M.S. 3. yy.’da yapılan Ayasofya’yı elden geçirme çalışmaları hızla sürerken, bazı yeni uygulamalar da dikkat çekiyor.
Bugünlerde Ayasofya’da takdire değer bir hareketlilik göze çarpıyor. Galeri katında akan, dökülen yerler restore edilerek kalem işi işlemeler elden geçirilmiş; orijinaline uyularak yeniden boyanıp işlenmiş. Diğer bölümlerdeki işlemler de adım adım sona yaklaşıyor. Dış yüzeylerdeki konservasyon çalışmaları devam ediyor. Sütun, sütun başlığı, friz ve duvarlarda kullanılan mermerler içten, dıştan, bahçe duvarlarıyla birlikte özenle temizleniyor ve bakımları yapılıyor. Böylece Ayasofya’nın bugüne dek olduğu gibi bundan sonra da ayakta kalması için çaba harcanıyor.
Müzedeki yeni uygulamalardan birisi de Ayasofya’nın kuruluşundan bugüne kadar geçirdiği evrelerin 14 panodaki resimler ve çizimlerle kronolojik sıralama içinde yansıtılması. Bu panolar ziyaretçileri, Atatürk’ün 24 Kasım 1934’te "Burası ne yalnız bir kilisedir ne de yalnız bir camidir. Burası yalnız bir müzedir," dediği Ayasofya’ya ilişkin tarihsel bir yolculuğa çıkartıyor.

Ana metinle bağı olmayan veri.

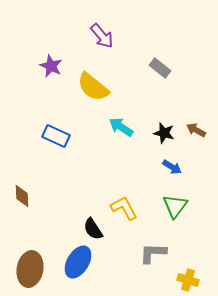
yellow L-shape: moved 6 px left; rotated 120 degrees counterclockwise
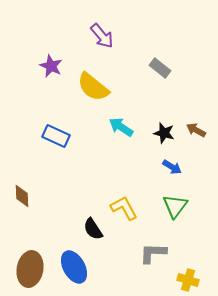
blue ellipse: moved 4 px left, 5 px down; rotated 60 degrees counterclockwise
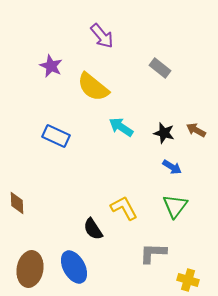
brown diamond: moved 5 px left, 7 px down
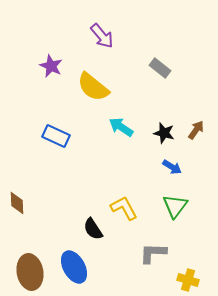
brown arrow: rotated 96 degrees clockwise
brown ellipse: moved 3 px down; rotated 20 degrees counterclockwise
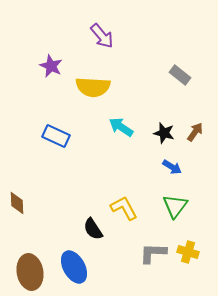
gray rectangle: moved 20 px right, 7 px down
yellow semicircle: rotated 36 degrees counterclockwise
brown arrow: moved 1 px left, 2 px down
yellow cross: moved 28 px up
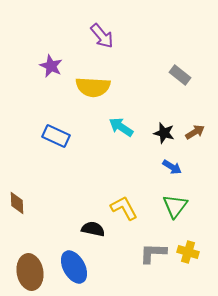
brown arrow: rotated 24 degrees clockwise
black semicircle: rotated 135 degrees clockwise
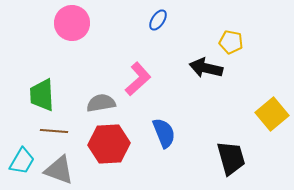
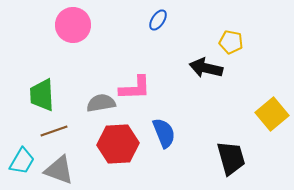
pink circle: moved 1 px right, 2 px down
pink L-shape: moved 3 px left, 9 px down; rotated 40 degrees clockwise
brown line: rotated 24 degrees counterclockwise
red hexagon: moved 9 px right
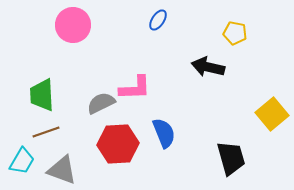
yellow pentagon: moved 4 px right, 9 px up
black arrow: moved 2 px right, 1 px up
gray semicircle: rotated 16 degrees counterclockwise
brown line: moved 8 px left, 1 px down
gray triangle: moved 3 px right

Ayasofya’da dikkati çeken konulardan biri de yeni yönlendirme ve tanıtım levhaları. Mermer zeminlere Türkçe, İngilizce yazılan, resim ve çizimlerle de desteklenen bu levhalar sayesinde bilgi edinen ziyaretçiler, müzeyi kimseye danışma gereği hissetmeden kolaylıkla gezebiliyor. Bu arada sac ve teneke olan eski levhalar da yenilenerek binlerce yerli ve yabancı turistin gezdiği tarihi bir mekâna uygun hale getirilmiş. Yeniden düzenlenen aydınlatma çalışmaları da Ayasofya’nın görkeminin yansımasına büyük katkıda bulunmuş.
Ayasofya’ya bir kez daha gitme zamanıdır!